[Pacemaker] very slow pacemaker/corosync shutdown

Fri Sep 20 01:12:53 EDT 2013

20.09.2013 02:52, Andrew Beekhof wrote:
> 
> On 19/09/2013, at 7:45 PM, David Lang <david at lang.hm> wrote:
> 
>> On Thu, 19 Sep 2013, Florian Crouzat wrote:
>>
>>> Le 19/09/2013 00:25, David Lang a ?crit :
>>>> I'm frequently running into a problem that shutting down
>>>> pacemaker/corosync takes a very long time (several minutes)
>>>
>>> Just to be 100% sure, you always respect the stop order ? Pacemaker *then* CMAN/corosync ?
>>
>> 'service pacemaker stop' seems to take down cman as well, but frequently stalls before that.
> 
> logs?
> 
>>
>> we are definantly not taking down cman ahead of time.
>>
>> But we are seeing problems on some systems where we start everything up, verify both nodes are seen, and then a day or
>> so later notice that the two boxes are not communicating (one of the reasons we are looking at disabling multicast, the
>> local networking people have 'interesting' ideas about multicast, and
they may be causing problems)
> 
> this is quite likely the problem.
> multicast support in various parts of the hardware and software stacks seems to be getting worse and worse over time :(

+1
With modern EL6 kernel I now see cluster nodes are advertising
themselves as a multicast routers for some reason in *some* bridged
vlans, and switch forwards all the multicast packets to them, instead of
looking at the igmp snooping table. For some reason switch is forwarding
mcast in *all* vlans to that "mrouters".
It seems that nothing perfect exists in the multicast world. :(

[Collection entries]
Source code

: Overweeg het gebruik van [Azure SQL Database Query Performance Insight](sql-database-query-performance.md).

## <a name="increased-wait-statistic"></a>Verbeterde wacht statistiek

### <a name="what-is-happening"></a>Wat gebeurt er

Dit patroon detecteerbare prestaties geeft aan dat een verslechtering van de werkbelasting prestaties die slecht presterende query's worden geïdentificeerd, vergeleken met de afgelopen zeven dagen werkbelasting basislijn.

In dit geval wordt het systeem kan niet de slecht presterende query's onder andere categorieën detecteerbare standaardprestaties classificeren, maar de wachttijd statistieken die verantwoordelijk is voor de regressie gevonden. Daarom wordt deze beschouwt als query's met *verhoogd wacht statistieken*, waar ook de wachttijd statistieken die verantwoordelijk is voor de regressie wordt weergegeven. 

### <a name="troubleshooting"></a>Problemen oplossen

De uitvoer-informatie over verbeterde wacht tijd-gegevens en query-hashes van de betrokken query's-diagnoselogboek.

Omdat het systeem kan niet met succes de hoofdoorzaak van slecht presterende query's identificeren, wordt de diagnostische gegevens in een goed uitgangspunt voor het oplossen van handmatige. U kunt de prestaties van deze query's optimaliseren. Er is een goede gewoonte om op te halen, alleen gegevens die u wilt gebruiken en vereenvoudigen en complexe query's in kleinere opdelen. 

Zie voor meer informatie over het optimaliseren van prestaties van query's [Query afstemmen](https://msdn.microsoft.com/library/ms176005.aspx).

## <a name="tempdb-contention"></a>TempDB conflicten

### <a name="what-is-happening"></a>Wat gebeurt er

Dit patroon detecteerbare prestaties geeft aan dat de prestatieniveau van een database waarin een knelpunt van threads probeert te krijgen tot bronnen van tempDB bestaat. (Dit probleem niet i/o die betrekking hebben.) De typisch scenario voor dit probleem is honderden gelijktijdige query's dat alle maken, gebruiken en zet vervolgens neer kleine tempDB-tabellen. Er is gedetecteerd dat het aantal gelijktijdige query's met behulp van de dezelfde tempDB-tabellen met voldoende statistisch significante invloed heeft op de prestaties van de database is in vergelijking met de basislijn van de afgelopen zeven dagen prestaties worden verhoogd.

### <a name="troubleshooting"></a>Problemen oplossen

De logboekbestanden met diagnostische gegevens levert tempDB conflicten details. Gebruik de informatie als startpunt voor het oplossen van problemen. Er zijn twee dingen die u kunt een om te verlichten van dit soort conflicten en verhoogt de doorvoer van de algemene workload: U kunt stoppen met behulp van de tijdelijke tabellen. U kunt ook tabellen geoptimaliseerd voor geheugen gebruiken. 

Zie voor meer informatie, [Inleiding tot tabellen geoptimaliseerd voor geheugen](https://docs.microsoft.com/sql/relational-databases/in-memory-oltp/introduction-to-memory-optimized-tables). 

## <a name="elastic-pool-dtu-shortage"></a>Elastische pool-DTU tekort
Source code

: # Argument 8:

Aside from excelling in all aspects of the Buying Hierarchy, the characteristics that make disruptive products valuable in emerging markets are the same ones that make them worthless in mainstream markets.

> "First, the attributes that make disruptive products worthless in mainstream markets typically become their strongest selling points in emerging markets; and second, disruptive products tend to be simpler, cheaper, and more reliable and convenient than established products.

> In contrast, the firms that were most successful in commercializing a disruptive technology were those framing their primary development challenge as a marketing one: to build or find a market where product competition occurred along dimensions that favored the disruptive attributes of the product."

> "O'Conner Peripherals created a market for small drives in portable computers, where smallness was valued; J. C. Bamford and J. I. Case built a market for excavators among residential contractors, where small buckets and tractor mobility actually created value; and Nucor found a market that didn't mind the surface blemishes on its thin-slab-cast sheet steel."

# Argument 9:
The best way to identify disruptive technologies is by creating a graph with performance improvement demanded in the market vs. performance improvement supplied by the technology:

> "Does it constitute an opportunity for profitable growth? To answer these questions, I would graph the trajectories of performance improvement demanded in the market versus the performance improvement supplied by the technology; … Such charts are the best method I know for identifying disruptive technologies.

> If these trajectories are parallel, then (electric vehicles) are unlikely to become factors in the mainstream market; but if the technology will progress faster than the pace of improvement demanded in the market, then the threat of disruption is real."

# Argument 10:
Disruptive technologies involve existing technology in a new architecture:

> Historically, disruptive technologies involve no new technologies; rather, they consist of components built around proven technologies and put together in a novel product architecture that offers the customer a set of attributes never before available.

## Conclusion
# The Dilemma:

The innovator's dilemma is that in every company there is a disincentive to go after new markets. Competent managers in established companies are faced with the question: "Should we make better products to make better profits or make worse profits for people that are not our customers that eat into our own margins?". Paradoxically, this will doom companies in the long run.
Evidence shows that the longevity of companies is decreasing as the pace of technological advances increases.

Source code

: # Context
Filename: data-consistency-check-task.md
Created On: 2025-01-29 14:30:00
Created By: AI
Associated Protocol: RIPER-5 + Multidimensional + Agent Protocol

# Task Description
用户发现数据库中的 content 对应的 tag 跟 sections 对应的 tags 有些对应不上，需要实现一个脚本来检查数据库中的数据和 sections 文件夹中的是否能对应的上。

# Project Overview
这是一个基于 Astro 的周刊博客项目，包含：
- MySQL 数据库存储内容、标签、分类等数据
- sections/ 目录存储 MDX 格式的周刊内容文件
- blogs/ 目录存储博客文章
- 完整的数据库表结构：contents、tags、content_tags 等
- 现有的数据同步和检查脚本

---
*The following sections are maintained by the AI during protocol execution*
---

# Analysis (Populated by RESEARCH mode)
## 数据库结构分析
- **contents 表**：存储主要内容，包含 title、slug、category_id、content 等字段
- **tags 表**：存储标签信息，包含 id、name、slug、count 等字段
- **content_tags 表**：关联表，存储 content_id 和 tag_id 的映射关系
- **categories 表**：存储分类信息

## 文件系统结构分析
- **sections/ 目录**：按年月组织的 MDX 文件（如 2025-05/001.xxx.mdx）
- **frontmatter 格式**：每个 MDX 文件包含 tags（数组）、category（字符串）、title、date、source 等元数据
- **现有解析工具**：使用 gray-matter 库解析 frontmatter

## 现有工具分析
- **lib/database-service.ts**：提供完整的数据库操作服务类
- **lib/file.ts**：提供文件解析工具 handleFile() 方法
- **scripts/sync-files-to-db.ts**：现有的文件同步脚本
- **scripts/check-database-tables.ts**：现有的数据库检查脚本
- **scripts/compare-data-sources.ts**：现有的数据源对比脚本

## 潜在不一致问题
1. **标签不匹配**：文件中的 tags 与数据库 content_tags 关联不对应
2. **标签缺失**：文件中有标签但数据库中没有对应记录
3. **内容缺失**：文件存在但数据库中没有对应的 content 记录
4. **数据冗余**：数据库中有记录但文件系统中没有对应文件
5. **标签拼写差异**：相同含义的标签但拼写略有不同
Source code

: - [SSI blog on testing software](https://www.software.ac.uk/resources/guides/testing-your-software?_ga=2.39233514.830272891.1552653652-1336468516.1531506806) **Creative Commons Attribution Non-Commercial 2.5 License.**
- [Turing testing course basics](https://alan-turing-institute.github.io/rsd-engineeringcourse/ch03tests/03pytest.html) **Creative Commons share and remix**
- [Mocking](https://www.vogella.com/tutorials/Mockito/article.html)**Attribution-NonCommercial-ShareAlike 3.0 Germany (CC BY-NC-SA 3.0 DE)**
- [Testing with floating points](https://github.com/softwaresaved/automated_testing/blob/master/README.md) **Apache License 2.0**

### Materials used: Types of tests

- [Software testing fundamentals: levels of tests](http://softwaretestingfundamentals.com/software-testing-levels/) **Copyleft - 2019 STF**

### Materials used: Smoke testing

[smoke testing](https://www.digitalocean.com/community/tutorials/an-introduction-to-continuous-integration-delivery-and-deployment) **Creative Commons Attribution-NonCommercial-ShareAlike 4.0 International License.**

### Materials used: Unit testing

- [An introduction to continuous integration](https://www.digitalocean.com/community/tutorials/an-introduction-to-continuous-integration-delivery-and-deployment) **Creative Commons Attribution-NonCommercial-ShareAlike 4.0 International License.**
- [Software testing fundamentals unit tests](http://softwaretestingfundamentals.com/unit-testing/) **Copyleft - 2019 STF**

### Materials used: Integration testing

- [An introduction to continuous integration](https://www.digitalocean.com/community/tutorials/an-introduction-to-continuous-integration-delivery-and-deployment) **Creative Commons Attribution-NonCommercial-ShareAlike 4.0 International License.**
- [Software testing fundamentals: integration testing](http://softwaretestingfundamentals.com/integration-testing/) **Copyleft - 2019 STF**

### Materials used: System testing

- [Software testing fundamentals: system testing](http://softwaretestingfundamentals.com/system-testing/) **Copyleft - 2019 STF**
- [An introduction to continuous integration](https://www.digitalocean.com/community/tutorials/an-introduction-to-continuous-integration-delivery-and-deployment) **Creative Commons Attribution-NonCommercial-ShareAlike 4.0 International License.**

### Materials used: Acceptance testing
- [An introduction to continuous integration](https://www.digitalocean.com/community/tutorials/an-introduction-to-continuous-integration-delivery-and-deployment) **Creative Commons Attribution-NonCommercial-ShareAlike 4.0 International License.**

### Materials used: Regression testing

* **Work task 1**
Write out the passage of the pacemaker shutdown thread starting with "Fri Sep 20 01:12:53" and going on through "Pacemaker *then* CMAN/corosync ?".
* **Work task 2**
For each statement below, answer yes or no according to the pacemaker shutdown thread, and quote the words that decide it: (a) shutting down pacemaker/corosync can take several minutes; (b) the stop order asked about is CMAN/corosync first, then Pacemaker; (c) the switch forwards multicast to the cluster nodes in only one vlan.

* **Answer space 1**
Fri Sep 20 01:12:53 EDT 2013

20.09.2013 02:52, Andrew Beekhof wrote:
> 
> On 19/09/2013, at 7:45 PM, David Lang <david at lang.hm> wrote:
> 
>> On Thu, 19 Sep 2013, Florian Crouzat wrote:
>>
>>> Le 19/09/2013 00:25, David Lang a ?crit :
>>>> I'm frequently running into a problem that shutting down
>>>> pacemaker/corosync takes a very long time (several minutes)
>>>
>>> Just to be 100% sure, you always respect the stop order ? Pacemaker *then* CMAN/corosync ?

* **Answer space 2**
(a) Yes: "takes a very long time (several minutes)"
(b) No: "Pacemaker *then* CMAN/corosync"
(c) No: "switch is forwarding mcast in *all* vlans"